What the user experience should feel like

The end user should not have to think about vectors, chunk sizes, embeddings, or load files.

They ask a question in plain English. The system searches the production. The model returns an answer grounded in retrieved material, with citations pointing back to the underlying documents.

That is the point.

Not “AI” in the abstract. Not a staged demo. A working path from a discovery production to a queryable internal system that helps someone find the right material faster.

Why I keep this local

For this kind of work, local infrastructure is not a bonus feature. It is part of the design.

The stack I have been using is internal:

Qdrant for the vector store
Ollama for local embeddings
Docling for document conversion and OCR
Open WebUI for the model interface and retrieval tools

That keeps the production on infrastructure you control.
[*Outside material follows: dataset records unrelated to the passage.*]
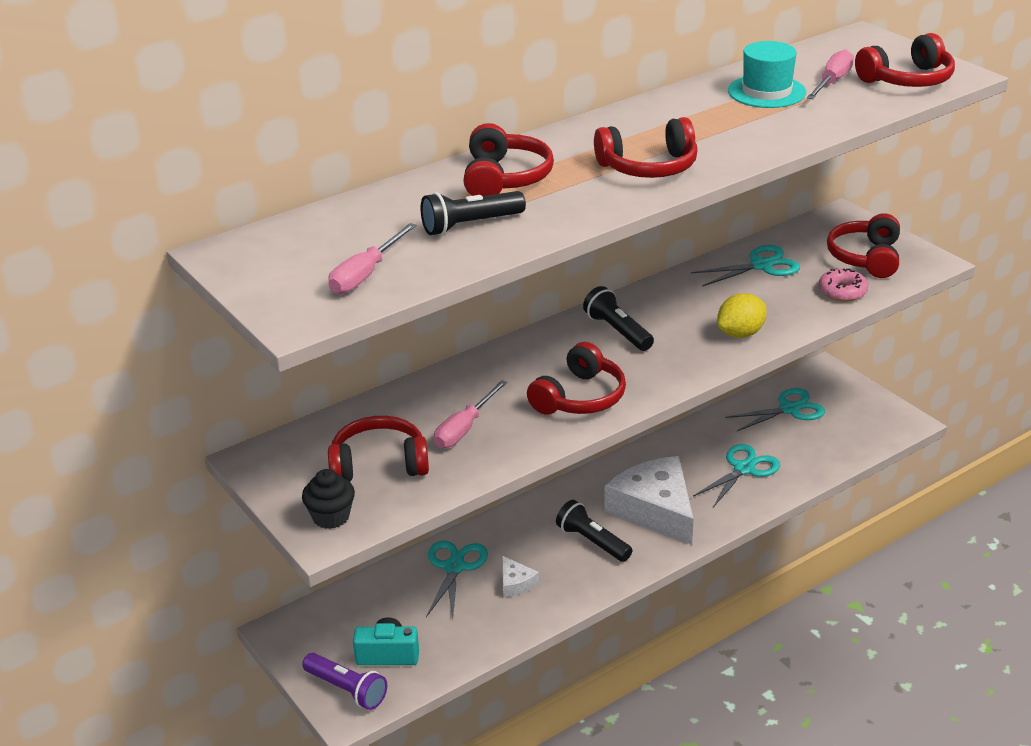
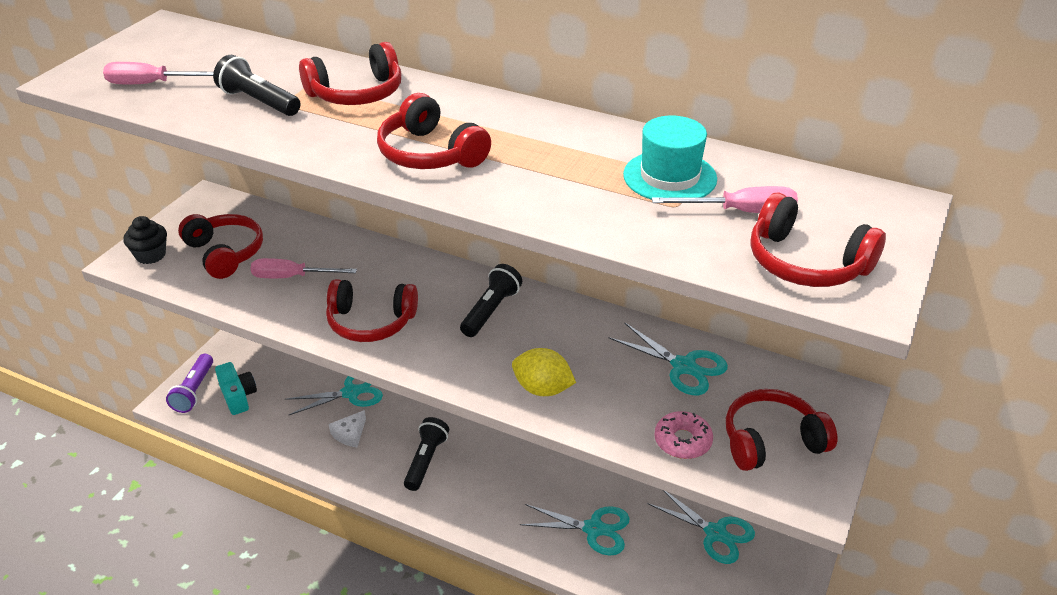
camera: 60 degrees right, 5 degrees up
white cheese [604,456,694,545] -> none

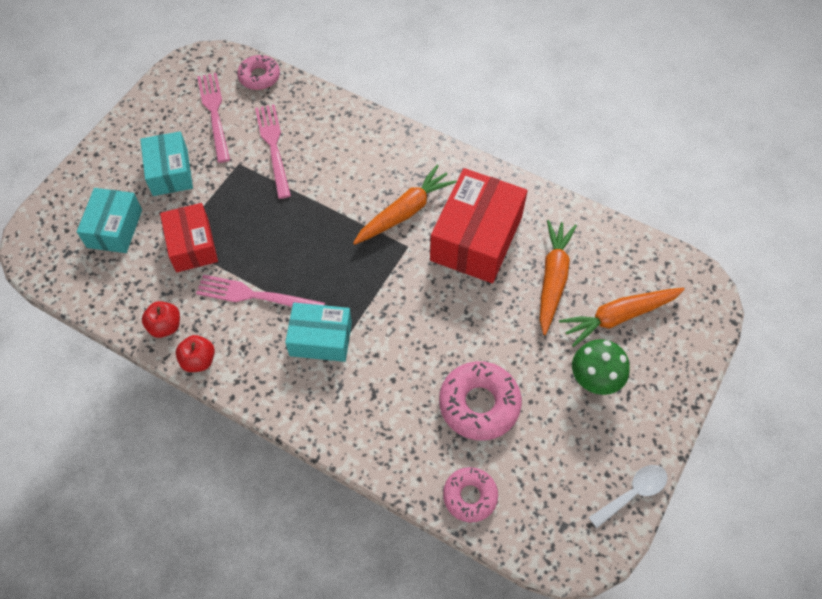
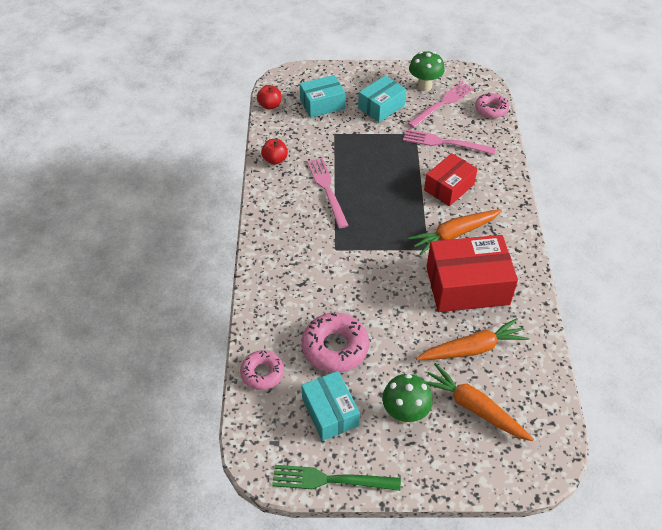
camera: 60 degrees right, 10 degrees down
red box [160,203,218,272] -> red box moved to [424,153,478,206]
red apple [176,335,215,372] -> red apple moved to [257,85,281,110]
pink fork [255,104,291,199] -> pink fork turned 120 degrees counterclockwise [403,129,496,155]
turquoise box [285,303,352,362] -> turquoise box moved to [301,371,360,441]
orange carrot [353,165,457,245] -> orange carrot turned 135 degrees clockwise [408,209,502,255]
white spoon [589,465,668,528] -> green fork [272,465,401,491]
none -> green mushroom [409,51,445,91]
No cloud handoff is required to make the system useful.

It also gives you room to tune the ingestion pipeline, retrieval behavior, prompt rules, and metadata model around the actual work instead of forcing everything through somebody else’s generic platform assumptions.

The hard part is the boring part

Getting a model to answer a question is the easy part.

The harder parts are all the unglamorous ones that determine whether the answer can be trusted at all:

parsing ugly load files correctly
handling inconsistent export structures
deciding when extracted text is good enough and when to fall back
dealing with OCR failures and bad source material
preserving metadata cleanly
forcing retrieval before answer generation
requiring citations instead of letting the model bluff

That is the difference between “AI on discovery” as a slogan and a system people can actually use.

The pattern that seems worth keeping

The broader pattern is simple:

take a structured discovery production
parse it like a real data source, not just a pile of files
extract the text carefully
embed and index it locally
give the model retrieval tools instead of fake omniscience
make citations part of the contract

Once you do that, the model gets much more useful. Not because it magically understands anything, but because it can move through indexed material quickly and return grounded answers from the underlying documents.

That is the real shift.

The point is not to replace document review with chatbot theater. The point is to turn a production into something queryable, inspectable, and fast enough to matter.